Teachers are working with architecture students from Edinburgh University to draw up designs for the structure and say the end result could include features such as soft-play areas and sandpits.

The drive comes only days after the school unveiled the fruits of a project which saw fallen trees from nearby Holyrood Park recycled to produce woodchip activity surfaces and larger play objects.

Teachers said the school was witnessing the beginnings of a “massive transformation” in play opportunities for about 270 pupils.

They stressed they would need all the help they can get from families, businesses and other supporters to underpin ongoing work, and predict a complete playground overhaul will cost at least £40,000.

P6 class teacher Heather Forbes said: “The structure supports the row of flats that’s next to the playground – unfortunately we can’t get rid of it. It has to stay.

“So we have to make the best of it by turning it into an outdoor classroom.
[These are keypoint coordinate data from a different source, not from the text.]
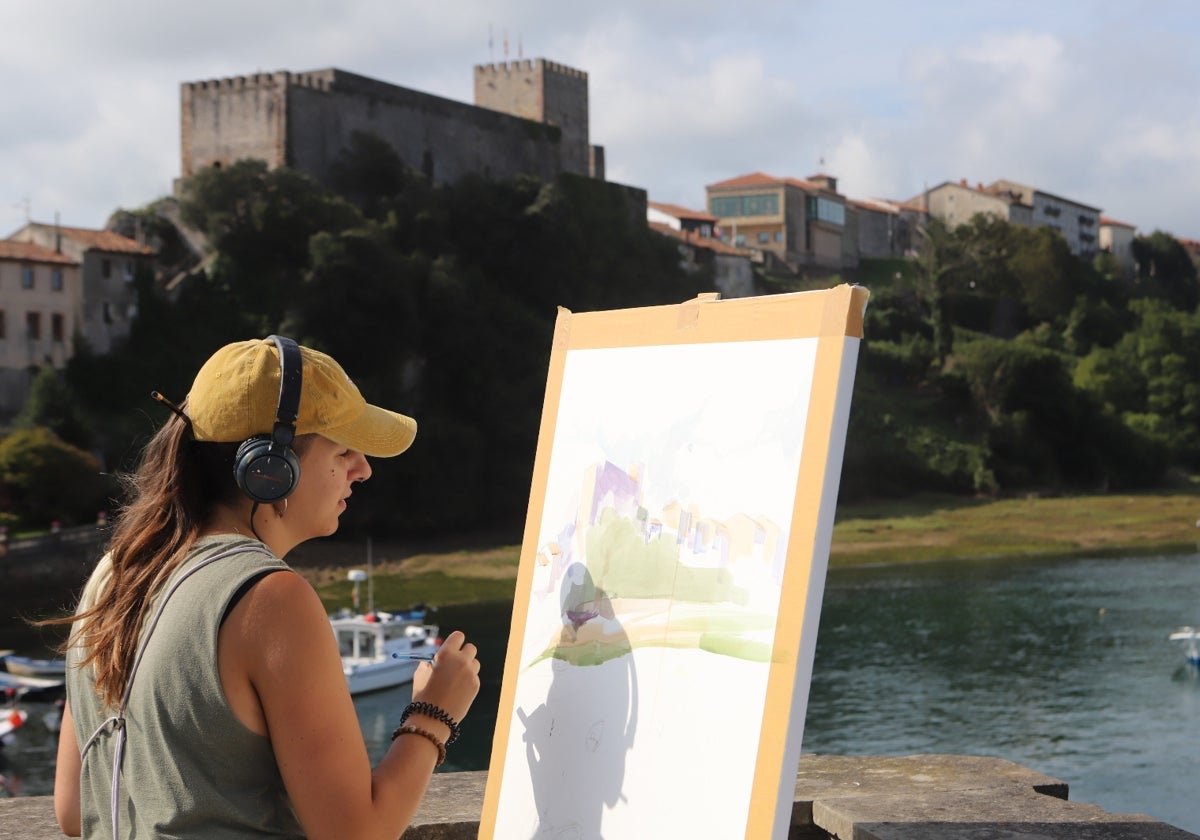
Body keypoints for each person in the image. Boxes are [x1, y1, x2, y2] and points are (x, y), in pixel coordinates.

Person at [52, 336, 481, 839]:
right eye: (343, 451)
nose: (362, 469)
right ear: (271, 471)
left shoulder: (112, 575)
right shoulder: (270, 599)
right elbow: (356, 833)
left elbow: (74, 810)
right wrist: (433, 713)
It would be major work for the school but would definitely be worthwhile in the end. Play is so important for the pupils.”

Moves to revamp the support structure emerged as teachers look to introduce other changes to the way youngsters make use of outdoor areas.

Ms Forbes said pupils would shortly begin growing their own plants, vegetables and herbs, with staff hoping children can cook these and provide some of the meals consumed in school.

She added: “Since we brought in the woodchips, the change among the pupils has been amazing.

“There are no behavioural issues in the playground – the P6s play with the P1s, whereas before they tended to stick within their own year groups. It’s become much more collaborative. We’re looking for any help to transform the support structure into something the children can really use.”

Senior leaders at the school have backed the revamp and urged local supporters to do as much as they can to help.

Headteacher Maureen Allan said: “Outdoor learning is a vital part of the modern curriculum. Our new-look playground will provide a stimulating and exciting learning environment, not only for pupils, but also for parents and teachers.”